*** Opening of Data extract ***

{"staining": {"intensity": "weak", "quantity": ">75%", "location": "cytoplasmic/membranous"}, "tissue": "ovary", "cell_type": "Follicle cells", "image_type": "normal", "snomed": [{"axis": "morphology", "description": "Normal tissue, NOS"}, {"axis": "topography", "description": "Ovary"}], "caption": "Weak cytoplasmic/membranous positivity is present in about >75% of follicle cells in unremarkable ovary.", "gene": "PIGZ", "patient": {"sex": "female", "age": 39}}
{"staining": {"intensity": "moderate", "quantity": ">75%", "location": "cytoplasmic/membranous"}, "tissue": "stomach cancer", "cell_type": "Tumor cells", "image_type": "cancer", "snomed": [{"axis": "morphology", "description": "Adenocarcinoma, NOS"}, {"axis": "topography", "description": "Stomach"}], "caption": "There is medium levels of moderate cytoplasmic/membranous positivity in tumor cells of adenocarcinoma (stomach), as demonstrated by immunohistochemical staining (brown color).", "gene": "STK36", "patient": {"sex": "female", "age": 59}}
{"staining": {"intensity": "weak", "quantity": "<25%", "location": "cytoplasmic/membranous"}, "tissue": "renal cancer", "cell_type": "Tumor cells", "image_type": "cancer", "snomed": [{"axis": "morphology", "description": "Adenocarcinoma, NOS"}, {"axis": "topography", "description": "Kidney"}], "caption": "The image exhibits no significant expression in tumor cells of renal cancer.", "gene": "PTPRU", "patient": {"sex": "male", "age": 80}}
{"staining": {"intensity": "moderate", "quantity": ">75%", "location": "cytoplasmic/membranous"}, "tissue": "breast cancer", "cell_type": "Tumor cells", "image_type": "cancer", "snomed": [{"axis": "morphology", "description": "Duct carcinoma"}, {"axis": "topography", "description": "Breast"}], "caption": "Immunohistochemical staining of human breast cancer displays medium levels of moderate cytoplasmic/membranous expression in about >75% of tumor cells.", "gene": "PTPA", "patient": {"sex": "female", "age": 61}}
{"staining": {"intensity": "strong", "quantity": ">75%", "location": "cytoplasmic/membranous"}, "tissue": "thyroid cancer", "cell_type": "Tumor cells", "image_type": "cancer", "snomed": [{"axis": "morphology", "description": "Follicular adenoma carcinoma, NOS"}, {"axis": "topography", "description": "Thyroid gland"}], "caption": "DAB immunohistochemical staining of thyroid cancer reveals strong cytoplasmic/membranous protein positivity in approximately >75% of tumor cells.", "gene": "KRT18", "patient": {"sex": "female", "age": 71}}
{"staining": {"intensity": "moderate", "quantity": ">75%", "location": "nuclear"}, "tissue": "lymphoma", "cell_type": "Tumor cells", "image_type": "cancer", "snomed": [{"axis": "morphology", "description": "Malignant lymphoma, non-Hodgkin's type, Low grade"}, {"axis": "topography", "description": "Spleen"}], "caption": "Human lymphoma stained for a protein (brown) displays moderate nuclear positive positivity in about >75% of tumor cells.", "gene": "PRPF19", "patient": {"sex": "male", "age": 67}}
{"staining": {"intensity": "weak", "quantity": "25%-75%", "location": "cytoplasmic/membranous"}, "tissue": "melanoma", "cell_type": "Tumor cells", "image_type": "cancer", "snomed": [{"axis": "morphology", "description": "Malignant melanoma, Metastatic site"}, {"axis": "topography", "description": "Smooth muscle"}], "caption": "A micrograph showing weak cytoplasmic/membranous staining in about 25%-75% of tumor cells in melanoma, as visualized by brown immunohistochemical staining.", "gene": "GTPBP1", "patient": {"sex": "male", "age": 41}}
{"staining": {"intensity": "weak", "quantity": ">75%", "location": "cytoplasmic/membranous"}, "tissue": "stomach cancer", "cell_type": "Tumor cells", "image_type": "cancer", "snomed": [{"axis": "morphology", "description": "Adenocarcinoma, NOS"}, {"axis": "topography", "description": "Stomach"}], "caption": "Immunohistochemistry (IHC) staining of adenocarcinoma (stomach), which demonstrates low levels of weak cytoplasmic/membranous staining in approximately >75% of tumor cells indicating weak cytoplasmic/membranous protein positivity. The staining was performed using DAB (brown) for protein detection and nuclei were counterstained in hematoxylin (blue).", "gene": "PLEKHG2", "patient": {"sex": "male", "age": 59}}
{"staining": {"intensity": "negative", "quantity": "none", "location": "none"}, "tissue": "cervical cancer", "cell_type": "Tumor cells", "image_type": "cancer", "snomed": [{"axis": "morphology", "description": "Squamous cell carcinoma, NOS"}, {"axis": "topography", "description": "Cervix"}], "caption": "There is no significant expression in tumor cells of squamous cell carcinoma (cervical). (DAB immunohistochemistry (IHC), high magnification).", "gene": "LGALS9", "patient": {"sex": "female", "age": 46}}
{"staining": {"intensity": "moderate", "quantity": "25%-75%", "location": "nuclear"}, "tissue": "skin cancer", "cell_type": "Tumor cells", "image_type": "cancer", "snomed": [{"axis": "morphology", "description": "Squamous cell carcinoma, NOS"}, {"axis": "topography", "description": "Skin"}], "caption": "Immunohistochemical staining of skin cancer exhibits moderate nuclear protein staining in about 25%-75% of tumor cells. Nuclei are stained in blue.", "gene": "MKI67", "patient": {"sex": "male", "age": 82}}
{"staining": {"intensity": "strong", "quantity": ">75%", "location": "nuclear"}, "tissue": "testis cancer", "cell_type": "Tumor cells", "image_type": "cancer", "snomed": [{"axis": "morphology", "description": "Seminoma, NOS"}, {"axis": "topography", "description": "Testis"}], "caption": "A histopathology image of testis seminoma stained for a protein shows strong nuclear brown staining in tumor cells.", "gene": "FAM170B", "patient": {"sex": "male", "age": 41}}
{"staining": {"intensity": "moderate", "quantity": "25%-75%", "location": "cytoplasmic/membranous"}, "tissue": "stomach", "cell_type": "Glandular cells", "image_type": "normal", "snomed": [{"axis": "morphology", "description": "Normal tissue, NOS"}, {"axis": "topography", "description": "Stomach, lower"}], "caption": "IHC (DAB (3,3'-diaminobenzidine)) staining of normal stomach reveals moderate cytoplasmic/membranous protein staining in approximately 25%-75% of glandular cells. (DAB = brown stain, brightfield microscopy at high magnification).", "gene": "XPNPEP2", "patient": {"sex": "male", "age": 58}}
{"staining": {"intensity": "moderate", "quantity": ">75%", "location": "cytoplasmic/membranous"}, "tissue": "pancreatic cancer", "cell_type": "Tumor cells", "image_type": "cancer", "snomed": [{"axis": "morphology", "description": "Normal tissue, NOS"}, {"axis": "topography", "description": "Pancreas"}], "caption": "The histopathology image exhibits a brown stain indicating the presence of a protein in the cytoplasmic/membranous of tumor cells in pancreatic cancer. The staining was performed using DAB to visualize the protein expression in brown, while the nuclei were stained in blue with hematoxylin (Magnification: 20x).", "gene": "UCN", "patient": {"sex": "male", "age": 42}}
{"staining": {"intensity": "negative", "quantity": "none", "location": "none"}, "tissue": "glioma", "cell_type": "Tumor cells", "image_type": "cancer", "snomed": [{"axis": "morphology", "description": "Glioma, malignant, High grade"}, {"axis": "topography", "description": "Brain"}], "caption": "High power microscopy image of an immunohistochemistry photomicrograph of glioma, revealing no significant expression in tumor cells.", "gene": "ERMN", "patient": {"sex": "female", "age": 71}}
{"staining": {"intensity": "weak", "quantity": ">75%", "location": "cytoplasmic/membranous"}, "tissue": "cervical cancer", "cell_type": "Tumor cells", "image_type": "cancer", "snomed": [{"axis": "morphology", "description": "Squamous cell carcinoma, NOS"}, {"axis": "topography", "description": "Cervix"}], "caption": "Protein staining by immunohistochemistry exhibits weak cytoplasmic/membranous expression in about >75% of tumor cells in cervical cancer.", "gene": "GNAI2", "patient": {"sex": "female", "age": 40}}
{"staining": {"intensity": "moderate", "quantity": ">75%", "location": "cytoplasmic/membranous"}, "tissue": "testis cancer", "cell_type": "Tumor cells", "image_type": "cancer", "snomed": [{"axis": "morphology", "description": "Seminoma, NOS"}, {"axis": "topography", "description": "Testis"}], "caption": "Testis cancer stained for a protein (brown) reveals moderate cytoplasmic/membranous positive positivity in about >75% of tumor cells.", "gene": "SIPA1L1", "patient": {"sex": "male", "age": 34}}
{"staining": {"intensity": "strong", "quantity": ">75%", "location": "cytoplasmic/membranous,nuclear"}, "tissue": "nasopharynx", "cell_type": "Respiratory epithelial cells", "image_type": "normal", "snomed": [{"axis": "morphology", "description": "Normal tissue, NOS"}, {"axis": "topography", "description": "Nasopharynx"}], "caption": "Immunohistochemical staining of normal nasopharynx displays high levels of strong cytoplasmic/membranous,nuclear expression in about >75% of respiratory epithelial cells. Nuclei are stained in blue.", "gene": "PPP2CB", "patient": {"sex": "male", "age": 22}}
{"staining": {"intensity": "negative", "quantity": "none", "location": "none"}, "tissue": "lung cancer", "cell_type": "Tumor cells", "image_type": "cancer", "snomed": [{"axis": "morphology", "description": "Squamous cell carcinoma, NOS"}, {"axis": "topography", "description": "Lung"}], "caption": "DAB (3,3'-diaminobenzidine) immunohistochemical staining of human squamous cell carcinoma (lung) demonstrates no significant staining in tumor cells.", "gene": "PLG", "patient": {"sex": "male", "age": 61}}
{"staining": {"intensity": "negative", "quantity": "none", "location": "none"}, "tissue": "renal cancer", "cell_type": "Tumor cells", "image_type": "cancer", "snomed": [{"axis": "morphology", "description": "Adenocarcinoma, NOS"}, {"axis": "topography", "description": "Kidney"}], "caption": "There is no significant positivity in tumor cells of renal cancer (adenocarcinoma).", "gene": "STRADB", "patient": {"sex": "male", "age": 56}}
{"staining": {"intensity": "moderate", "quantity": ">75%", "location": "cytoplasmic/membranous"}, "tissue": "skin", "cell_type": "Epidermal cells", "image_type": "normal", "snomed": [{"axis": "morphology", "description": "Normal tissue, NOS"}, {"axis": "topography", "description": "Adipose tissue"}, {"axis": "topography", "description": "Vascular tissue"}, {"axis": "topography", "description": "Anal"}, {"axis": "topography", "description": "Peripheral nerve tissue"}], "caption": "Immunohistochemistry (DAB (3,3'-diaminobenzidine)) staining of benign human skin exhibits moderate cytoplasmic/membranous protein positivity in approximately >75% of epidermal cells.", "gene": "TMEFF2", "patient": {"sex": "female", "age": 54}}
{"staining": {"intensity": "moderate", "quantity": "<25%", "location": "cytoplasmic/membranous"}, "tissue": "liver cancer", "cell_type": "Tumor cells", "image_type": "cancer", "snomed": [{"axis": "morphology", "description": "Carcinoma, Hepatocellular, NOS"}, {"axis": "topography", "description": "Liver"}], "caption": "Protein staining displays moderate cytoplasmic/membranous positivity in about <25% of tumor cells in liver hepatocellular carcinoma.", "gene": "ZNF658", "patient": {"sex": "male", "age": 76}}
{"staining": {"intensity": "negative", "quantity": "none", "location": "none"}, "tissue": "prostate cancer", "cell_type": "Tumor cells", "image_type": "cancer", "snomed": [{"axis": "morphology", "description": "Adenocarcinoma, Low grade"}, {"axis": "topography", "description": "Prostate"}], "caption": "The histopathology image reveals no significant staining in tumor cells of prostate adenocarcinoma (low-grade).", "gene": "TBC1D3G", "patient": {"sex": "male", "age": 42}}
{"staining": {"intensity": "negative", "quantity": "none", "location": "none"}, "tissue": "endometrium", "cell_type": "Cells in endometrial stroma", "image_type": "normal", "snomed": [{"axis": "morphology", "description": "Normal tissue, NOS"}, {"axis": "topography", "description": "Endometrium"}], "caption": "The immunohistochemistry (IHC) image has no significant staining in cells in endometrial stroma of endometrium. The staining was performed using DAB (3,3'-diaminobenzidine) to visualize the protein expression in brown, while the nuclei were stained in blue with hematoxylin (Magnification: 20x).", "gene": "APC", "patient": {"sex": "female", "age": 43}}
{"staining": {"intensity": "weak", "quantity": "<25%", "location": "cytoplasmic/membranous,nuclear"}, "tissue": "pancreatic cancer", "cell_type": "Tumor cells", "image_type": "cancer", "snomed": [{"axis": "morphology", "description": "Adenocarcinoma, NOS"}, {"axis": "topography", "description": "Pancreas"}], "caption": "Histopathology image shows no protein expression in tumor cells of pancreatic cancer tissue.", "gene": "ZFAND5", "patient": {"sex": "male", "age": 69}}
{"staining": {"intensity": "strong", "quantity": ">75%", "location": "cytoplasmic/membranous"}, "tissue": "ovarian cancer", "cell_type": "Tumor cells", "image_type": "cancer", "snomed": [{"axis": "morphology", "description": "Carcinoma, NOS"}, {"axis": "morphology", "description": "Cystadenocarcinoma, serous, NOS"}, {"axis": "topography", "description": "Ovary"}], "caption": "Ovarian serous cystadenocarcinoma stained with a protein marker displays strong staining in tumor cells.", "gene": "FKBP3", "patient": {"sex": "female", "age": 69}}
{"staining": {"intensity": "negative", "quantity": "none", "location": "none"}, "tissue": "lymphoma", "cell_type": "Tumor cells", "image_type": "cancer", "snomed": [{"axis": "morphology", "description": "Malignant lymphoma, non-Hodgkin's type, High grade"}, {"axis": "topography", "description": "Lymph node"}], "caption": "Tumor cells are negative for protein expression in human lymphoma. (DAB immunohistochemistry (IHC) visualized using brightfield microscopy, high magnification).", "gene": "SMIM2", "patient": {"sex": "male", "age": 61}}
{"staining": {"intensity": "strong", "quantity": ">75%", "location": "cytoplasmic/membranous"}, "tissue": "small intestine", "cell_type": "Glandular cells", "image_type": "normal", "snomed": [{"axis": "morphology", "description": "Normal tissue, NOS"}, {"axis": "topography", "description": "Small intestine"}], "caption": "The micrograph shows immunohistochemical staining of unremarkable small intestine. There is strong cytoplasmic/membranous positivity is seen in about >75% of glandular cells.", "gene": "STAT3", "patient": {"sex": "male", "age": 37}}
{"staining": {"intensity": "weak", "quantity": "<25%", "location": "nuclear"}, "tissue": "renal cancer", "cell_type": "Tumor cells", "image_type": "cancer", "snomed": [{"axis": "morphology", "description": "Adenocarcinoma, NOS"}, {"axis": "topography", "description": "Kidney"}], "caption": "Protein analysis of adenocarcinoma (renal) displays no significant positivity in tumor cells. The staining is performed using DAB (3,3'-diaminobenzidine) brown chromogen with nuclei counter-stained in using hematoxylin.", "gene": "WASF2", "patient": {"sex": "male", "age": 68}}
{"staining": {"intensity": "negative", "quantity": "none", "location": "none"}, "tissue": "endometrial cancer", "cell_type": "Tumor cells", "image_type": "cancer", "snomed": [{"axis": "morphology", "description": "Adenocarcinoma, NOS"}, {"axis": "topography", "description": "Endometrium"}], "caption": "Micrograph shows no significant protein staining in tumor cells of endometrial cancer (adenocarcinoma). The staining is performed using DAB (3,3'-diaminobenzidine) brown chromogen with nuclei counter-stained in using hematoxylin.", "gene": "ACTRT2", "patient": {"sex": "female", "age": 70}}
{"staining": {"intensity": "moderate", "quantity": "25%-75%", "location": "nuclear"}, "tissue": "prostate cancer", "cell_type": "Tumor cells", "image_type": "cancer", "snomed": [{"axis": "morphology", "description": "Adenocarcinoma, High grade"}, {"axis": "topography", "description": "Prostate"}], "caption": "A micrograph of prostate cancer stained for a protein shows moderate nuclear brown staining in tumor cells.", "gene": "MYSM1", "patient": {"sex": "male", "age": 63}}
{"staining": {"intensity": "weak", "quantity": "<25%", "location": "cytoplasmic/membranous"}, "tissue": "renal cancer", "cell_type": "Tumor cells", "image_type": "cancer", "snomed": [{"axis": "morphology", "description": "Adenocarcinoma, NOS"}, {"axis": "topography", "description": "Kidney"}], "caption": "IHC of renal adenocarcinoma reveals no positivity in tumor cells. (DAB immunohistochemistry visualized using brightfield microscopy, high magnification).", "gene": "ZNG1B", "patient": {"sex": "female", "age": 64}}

*** Close of Data extract ***

◆ **Problem to solve**:
Within the records, how many lines carry the word "Pancreas"? Reply with the figure alone.

◆ **Reply to the exercise**:
2